Suluk Sang Penyair Arak

Tulisan ini merupakan terjemahan dari status Facebook (Ghada Omar, 07/07/2020 dan نسيم الحياة, 23/02/2021) yang tergabung dalam grup Facebook (محادثة الارواح في حضرة العشق الالهي) tentang sepenggal kisah istimewa seorang pujangga paling terkenal pada masa Dinasti Abbasiyah dan sufi nyentrik, yang namanya sudah melegenda di bumi Nusantara hingga kini, yaitu Abû Nuwâs asy-Syâ‘ir al-‘Abbâsî (yang memiliki nama asli Ḥasan bin Hânî’ al-Ḥakamî). Di Indonesia nama Abû Nuwâs lebih dikenal dengan sebutan Abû Nawâs yang identik dengan sosok jenaka nan cerdik.

Dikisahkan bahwa Abû Nuwâs asy-Syâ‘ir al-‘Abbâsî (747-806/813/814 M) dikenal sebagai orang fasik, jenaka, dan peminum khamar. Sehingga dia dijuluki sebagai Penyair Khamar (Arak). Salah satu syair Abû Nuwâs yang nyaris membuat kepalanya dipenggal adalah:

دَعِ الْمَسَاجِدَ لِلْعُبَّادِ تَسْكُنُهَا # وَطُفْ بِنَا حَوْلَ خَمَّارِ لِيُسْقِيْنَا

مَا قَالَ رَبُّكَ وَيْلٌ لِلَّذِيْنَ سَكَرُوْا # وَلَكِنَّهُ قَالَ وَيْلٌ لِلْمُصَلِّيْنَا

Tinggalkanlah masjid yang dijadikan tempat (ibadah) para abid # Dan kemarilah bersama kami menghampiri para penjual khamar agar mereka menuangkan khamar untuk kita.

Tuhanmu tidak Berkata: “celakalah bagi para pemabuk” # Akan tetapi, Dia Berkata: “kecelakaan bagi orang-orang yang salat” (lihat surat al-Mâ‘ûn (107): 4).

Mendengar syair kontroversial nan gila ini, Khalifah Hârûn ar-Rasyîd berang dan hendak memenggal kepala Abû Nuwâs.
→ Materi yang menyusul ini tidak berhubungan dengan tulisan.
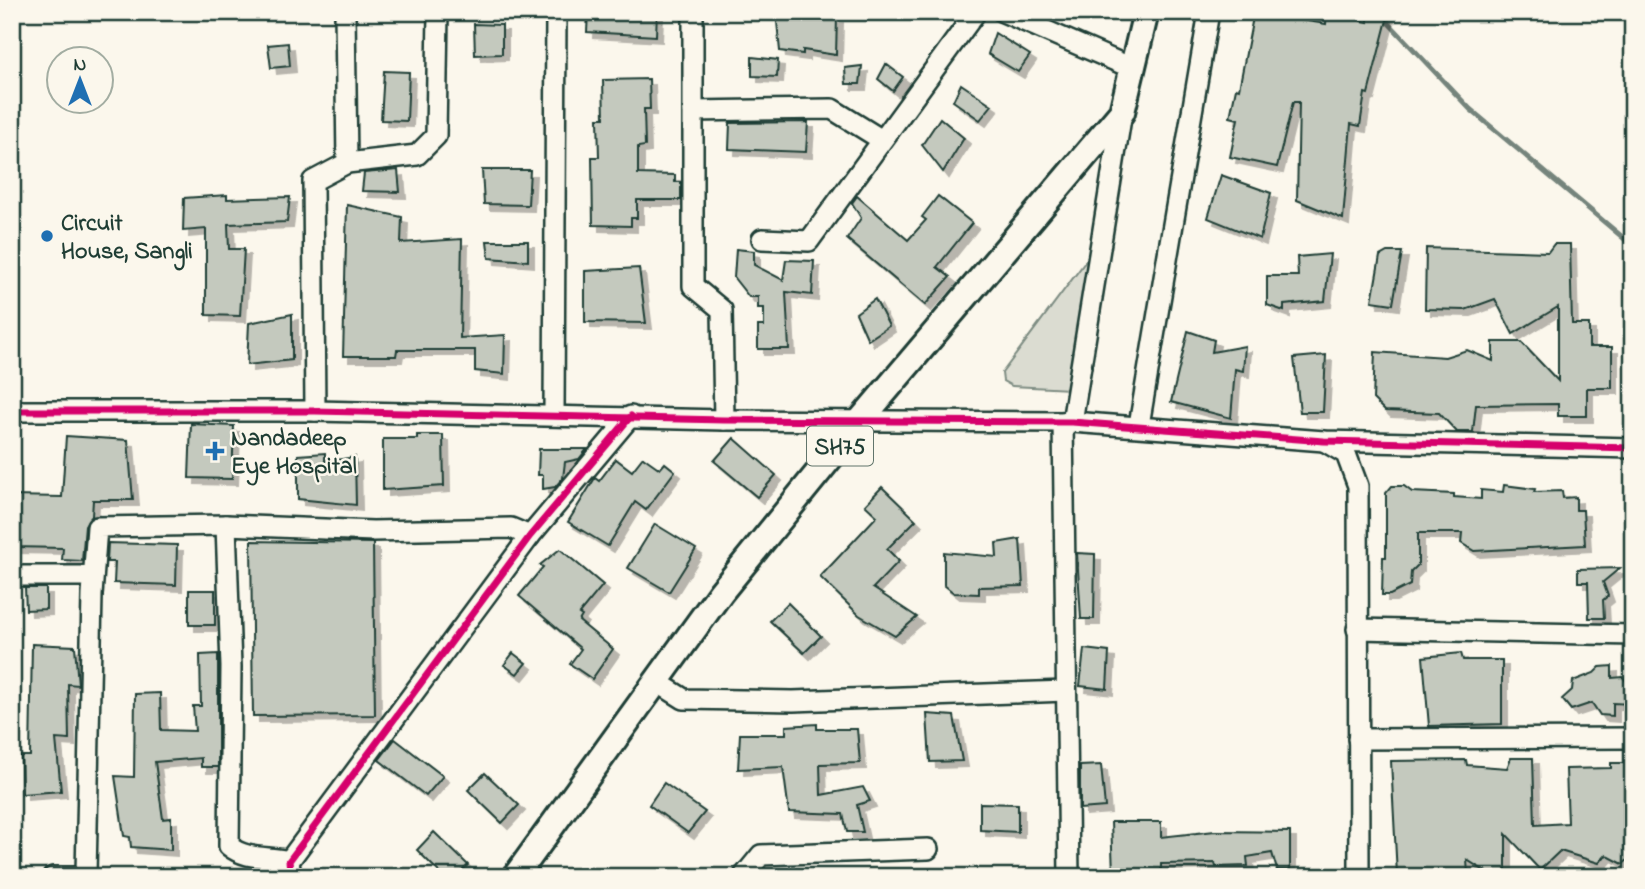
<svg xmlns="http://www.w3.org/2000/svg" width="1645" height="889" font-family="'Indie Flower',sans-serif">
	<defs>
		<filter id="shadow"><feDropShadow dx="6" dy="6" stdDeviation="0" flood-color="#0004"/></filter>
	</defs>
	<rect width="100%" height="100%" fill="#fbf7ec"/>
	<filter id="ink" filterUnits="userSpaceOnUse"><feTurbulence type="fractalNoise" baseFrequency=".0143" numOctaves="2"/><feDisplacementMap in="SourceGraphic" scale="14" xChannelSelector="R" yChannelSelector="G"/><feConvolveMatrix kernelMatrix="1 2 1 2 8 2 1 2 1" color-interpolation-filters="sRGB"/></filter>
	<g filter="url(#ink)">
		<path fill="#dbdcd1" stroke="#7d8c82" stroke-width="2" d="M1100,242l-30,147 -58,-3 -9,-5 -1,-8z"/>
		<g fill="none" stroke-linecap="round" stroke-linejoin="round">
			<path stroke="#74847b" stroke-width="5" d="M1383,17l87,92 163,137"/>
		</g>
		<g fill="#c4c9be" stroke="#1f3d34" stroke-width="2" filter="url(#shadow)">
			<path d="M588,12h69l-1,24 -69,-4z"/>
			<path d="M776,12l20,2v7l41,-4 -1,38 -33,-5v4l-23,-3z"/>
			<path d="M1254,12l72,12 1,-12 41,10v-10h21l-21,82 -3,-1 -5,33 -9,-2 -8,95 -46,-19 2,-98h-6l-16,65 -47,-10 8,-38 -8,-2 6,-29 3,1z"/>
			<path d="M474,24l28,1v29l-27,1z"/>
			<path d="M995,33l35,22 -12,17 -30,-18z"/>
			<path d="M288,43l2,23 -19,2 -3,-23z"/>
			<path d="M752,57l26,3 -1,17 -25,-1z"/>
			<path d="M886,64l17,13 -10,14 -15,-12z"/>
			<path d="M862,66l-2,18h-14l-1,-16z"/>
			<path d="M384,71l25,1 -2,49 -26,-1z"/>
			<path d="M649,79l1,30h-6l1,37 -7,1v27l37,1v7h6v18h-44v18h-6v8l-38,-1 -1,-68h7l-1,-39h6l-1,-38z"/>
			<path d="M961,84l31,21 -12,15 -27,-19z"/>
			<path d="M940,118l24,20 -21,34 -21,-27z"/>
			<path d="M808,122l-2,30 -77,-3 1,-26z"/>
			<path d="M398,170l2,22 -38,-1 2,-18z"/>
			<path d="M482,170h48l-2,35 -44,-1z"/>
			<path d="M1221,175l50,18 -11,46 -52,-21z"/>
			<path d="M227,195v4l63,-2 -3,25 -59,2 1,25h15l-4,67 -34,-1v-86l-23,2 1,-33z"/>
			<path d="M857,196l51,44 18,-20 -4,-3 16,-21 34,27 -35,44 13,10 -25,28 -78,-66 14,-21 -9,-15z"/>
			<path d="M347,205l55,12 -1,26 61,-4 -2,99 45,-3 -1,39 -29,-3v-21h-78l-1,6h-53z"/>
			<path d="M487,241h41v20l-39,-3z"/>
			<path d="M1554,244h16l2,80h17v23h23v41h-25v28h-29v-12l-82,1 -3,27h-16l-18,-19 -54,-2 -12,-12 2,-47 70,5 22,-7 26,11v-19h28l37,39v-74l-45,27 -18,-35 -30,11 -40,-1 1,-61 122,4z"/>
			<path d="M736,249l18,2v14l29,15 3,-20 28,1 -2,34 -26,-3 3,57h-31v-23h6v-18h-6v-11h-9l-15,-19z"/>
			<path d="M1387,252h15l-9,52 -21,-3 8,-45z"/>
			<path d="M1330,254l-5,47 -41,4v6l-17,-6v-29h31l-1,-19z"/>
			<path d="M639,268l7,55 -61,-1v-51z"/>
			<path d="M875,299l14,27 -21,14 -12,-27z"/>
			<path d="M292,314v46l-45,5 2,-42z"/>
			<path d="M1188,331l26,9 -2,12 33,-6 -2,25 -8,-2 -4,49 -60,-16z"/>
			<path d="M1326,355l-3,57h-23l-6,-54z"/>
			<path d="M191,424l43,2 -2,53 -43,-1z"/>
			<path d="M417,435h26l1,51 -61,4v-51h34z"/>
			<path d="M66,436l62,4 5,60h-40l-1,16 -7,10 -3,35 -20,-1 1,-12 -51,-1v-51l50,1z"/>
			<path d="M734,438l42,37 -19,22 -43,-36z"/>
			<path d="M539,449h48l-8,10 -14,3 -2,16 -8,9 -12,2v-14h-5z"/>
			<path d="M325,453v9l30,-5 1,48 -58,-6v-44z"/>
			<path d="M643,457l17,12 5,-6 10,8 -29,39 -11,-8 -27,44 -40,-24 27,-44 4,3 17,-22 16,12z"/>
			<path d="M1504,485l31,4 -1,3 28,-1 1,7 13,-1v13h7l2,35 -111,6 -13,-8 1,-10h-44v32l-7,7 -1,13 -20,10h-8l1,-38h3v-64l6,-7h12l8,6 42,2v3l27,2v-9l22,2z"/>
			<path d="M882,487l34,33 -29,29 12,12 -26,27 44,29 -22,19 -36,-21 -39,-38 57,-61 -12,-11z"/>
			<path d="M655,524l41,25 -27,43 -41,-24z"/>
			<path d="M1020,539l3,47 -44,1v7l-25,-1 -10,-8v-33l53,5 -1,-14z"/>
			<path d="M251,541l122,2 2,172 -122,1z"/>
			<path d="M108,543l69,2 -1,40 -62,-2 1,-21h-8z"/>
			<path d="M560,549l43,36 -24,29 3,2 -3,5 34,28 -21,30 -22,-15 11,-15 -62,-53 24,-29 -3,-2z"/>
			<path d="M1077,553l18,1 -1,65h-13z"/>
			<path d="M1620,568l-17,14 5,14 -5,4 1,18h-15l-1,-36h-10v-13z"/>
			<path d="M25,588h21v21l-20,1z"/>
			<rect x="189" y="590" width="26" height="35"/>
			<path d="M788,603l33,33 -17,17 -34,-32z"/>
			<path d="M32,644l43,2 3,39 -10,-1 1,56 -13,-1 5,52 -39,3 -1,-38h9z"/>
			<path d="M1084,649l25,3 -2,37 -27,-3z"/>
			<path d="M513,653l13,10 -9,11 -13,-9z"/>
			<path d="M1461,653l2,7h39v64l-73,2 -6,-69z"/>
			<path d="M218,654v113h-17v-9l-46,4 8,57 8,-1v32l-40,-3 -1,-10 -6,-1 -9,-60 19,1 1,-83 25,-1 1,37 34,1 -2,-25h8l-1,-51z"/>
			<path d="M1612,666v12l11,-1 9,13 -1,14 -18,-1v13l-13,-1 -8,-12 -21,7 -9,-11 10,-9 1,-9 21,-8 6,-6z"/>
			<path d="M927,714l27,2 8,45 -32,1z"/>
			<path d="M817,724v5h40l3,34 -40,1 1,31 42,-8 7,14 -13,4 6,27h-16l-4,-18 -54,-2 -6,-45 -45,2 2,-35h46v-8z"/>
			<path d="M395,739l48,37 -17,20 -47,-36z"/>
			<path d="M1511,758h22l2,67 33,-2 -2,-54 45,-1v-5h22l-3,95 -7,6 -17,-9 -7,8 -39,-12 -20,19 -34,-36v37l-15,4 -24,-15 1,14 -71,1 -6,-114 75,-1 1,5 40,3z"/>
			<path d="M1101,765l4,42 -25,2v-43z"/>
			<path d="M485,773l34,32 -17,18 -34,-33z"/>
			<path d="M664,783l41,29 -17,21 -39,-28z"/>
			<path d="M980,803l38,1v28l-38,-2z"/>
			<path d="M1111,822h50v15l54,-6 75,1v38h-13l-5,-17 -25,4 1,9 -32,1 -1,-4 -54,1v8l-48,1z"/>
			<path d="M434,832l34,33 -12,12h-12l-27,-27z"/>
		</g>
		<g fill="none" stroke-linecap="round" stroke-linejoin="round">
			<defs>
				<g id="minor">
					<path d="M693,12v274l29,24 2,110"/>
					<path d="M1003,12l131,57"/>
					<path d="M693,111l139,-2 50,31"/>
					<path d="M347,163l70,-8 19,-19 2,-124"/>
					<path d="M762,239l47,2 167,-229"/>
					<path d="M12,411h303l409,9 348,2 252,19 309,7"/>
					<path d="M315,411l-2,-230 34,-18 -2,-151"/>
					<path d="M554,415l2,-403"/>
					<path d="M1063,422l6,455"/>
					<path d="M1072,422l50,-310"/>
					<path d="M1139,425l70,-413"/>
					<path d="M1324,441l22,13 12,32 1,391"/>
					<path d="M226,525l5,142 -2,179c17,14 39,10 60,15"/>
					<path d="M12,576h81"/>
					<path d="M1357,629l276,6"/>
					<path d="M657,682l27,17 109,2 273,-10"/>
					<path d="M1358,739l275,-1"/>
					<path d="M86,874l6,-279 5,-68 129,-2 147,6 138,-3 19,8"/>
					<path d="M53,877h33"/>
					<path d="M291,877l-2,-16 241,-325 101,-120"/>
					<path d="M743,877l18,-22 167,-6"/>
				</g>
				<path id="major" d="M515,877l206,-285 139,-171 262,-309 24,-100"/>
			</defs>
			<use href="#minor" stroke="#1f3d34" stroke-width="24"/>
			<use href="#major" stroke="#1f3d34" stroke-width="30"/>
			<use href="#minor" stroke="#fbf7ec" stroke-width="19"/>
			<use href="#major" stroke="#fbf7ec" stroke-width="24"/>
			<defs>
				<g id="cycleway">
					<path d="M12,411h303l409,9 348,2 252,19 309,7"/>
					<path d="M291,877l-2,-16 241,-325 101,-120"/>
				</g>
			</defs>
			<use href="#cycleway" stroke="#fbf7ec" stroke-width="11"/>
			<use href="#cycleway" stroke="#d6006c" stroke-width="7"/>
		</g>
	</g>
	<g fill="#1f6fb2" stroke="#fbf7ec" stroke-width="2.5">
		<circle cx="47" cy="236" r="7"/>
		<path d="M211.5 440.5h7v7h7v7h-7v7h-7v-7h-7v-7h7z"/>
	</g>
	<g text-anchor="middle" stroke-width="5" stroke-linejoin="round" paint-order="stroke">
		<rect fill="#fbf7ec" stroke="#61756b" stroke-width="2" x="807" y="426.5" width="66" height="39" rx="5"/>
		<g font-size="23" font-weight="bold" fill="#1f3d34">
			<text x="840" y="454">SH75</text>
		</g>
		<g font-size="24" font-weight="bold" fill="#1f3d34" stroke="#fbf7ec" text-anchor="start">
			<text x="61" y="230">Circuit<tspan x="61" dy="28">House, Sangli</tspan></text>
			<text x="231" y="445">Nandadeep<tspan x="231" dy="28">Eye Hospital</tspan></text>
		</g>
	</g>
	<rect width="1645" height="889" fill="none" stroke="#fbf7ec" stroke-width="42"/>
	<rect x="21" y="21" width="1603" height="847" fill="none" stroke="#1f3d34" stroke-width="2.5" filter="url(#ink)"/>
	<g transform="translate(80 80)"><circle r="33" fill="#fbf7ec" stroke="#a3ada2" stroke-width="2"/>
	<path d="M0-5L12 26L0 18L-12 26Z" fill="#1f6fb2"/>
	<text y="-10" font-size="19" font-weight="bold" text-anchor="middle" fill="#1f3d34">N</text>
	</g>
</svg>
Namun, Abû Nuwâs berkata: “Wahai Amirul Mukminin, para penyair itu mengatakan sesuatu yang mereka tidak lakukan/asy-syu‘arâ’ yaqûlûna mâ lâ yaf‘alûna” (lihat asy-Syu‘arâ’ (26): 226). Akhirnya, Khalifah Hârûn ar-Rasyîd mengampuninya.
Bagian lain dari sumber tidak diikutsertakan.